- Theatrical release poster
- Hangul: 오빠생각
- RR: Oppasaenggak
- MR: Oppasaenggak
- Directed by: Lee Han
- Written by: Lee Woo-tak
- Starring: Yim Si-wan; Go Ah-sung; Lee Hee-joon; Lee Jun-hyeok; Jung Joon-won; Lee Re; Tang Jun-sang;
- Production company: Joy Rabbit
- Distributed by: Next Entertainment World
- Release date: January 21, 2016;
- Running time: 124 minutes
- Country: South Korea
- Language: Korean
- Box office: US$6.6 million

= A Melody to Remember =

2016 film by Lee Han

A Melody to Remember is a 2016 South Korean drama film directed by Lee Han and stars Yim Si-wan, Go Ah-sung, and Lee Hee-joon. Based on the true story of a children's choir during the Korean War, it tells the story of children who have lost everything and a soldier who protects them, as they find hope through singing on the battlefield. Distributed by Next Entertainment World, the film was released in South Korea on January 21, 2016.

==Synopsis==
A soldier, Han Sang-yeol, has lost both his beloved family and the comrades he was meant to protect in the war. By chance, he receives a transfer order and is stationed at a new unit in Busan, where he meets children who have lost their parents and are left on their own.

Gradually moved by the children's innocence, he begins to open his heart. Together with volunteer teacher Park Joo-mi, he forms a children's choir and starts teaching them to sing. Their songs begin to touch the hearts of everyone caught in the midst of a war where life could be lost at any moment.
★ ★ ★ ★ ★ ★ ★
* _Task item_:
According to the film article, who does the soldier form the children's choir with? The data that comes next has no connection to the film article.

* _Data excerpt_:
★ ★ ★ ★ ★ ★ ★
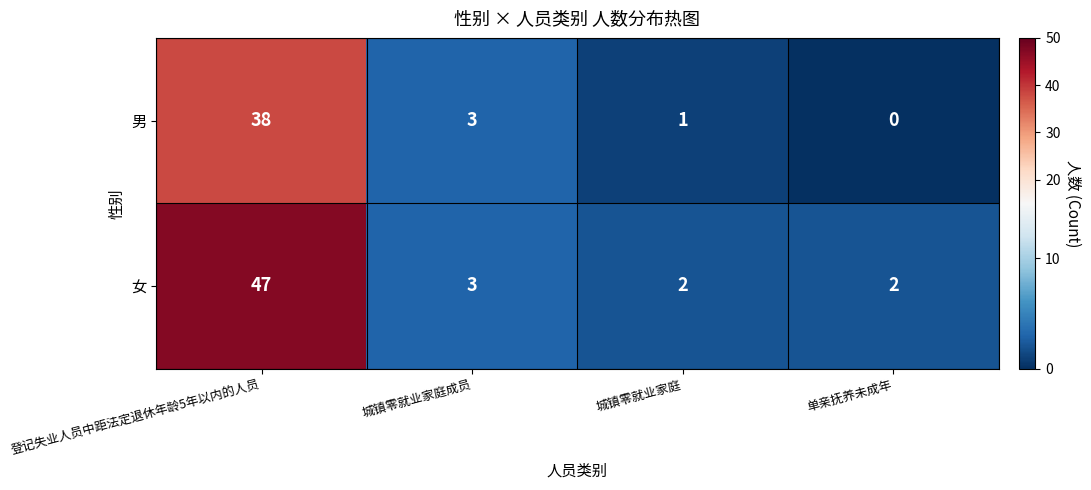

Reading right to left, extract all data points from this chart.

男: 0	1	3	38
女: 2	2	3	47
★ ★ ★ ★ ★ ★ ★
* _Reply to the task_:
He forms it with the volunteer teacher Park Joo-mi.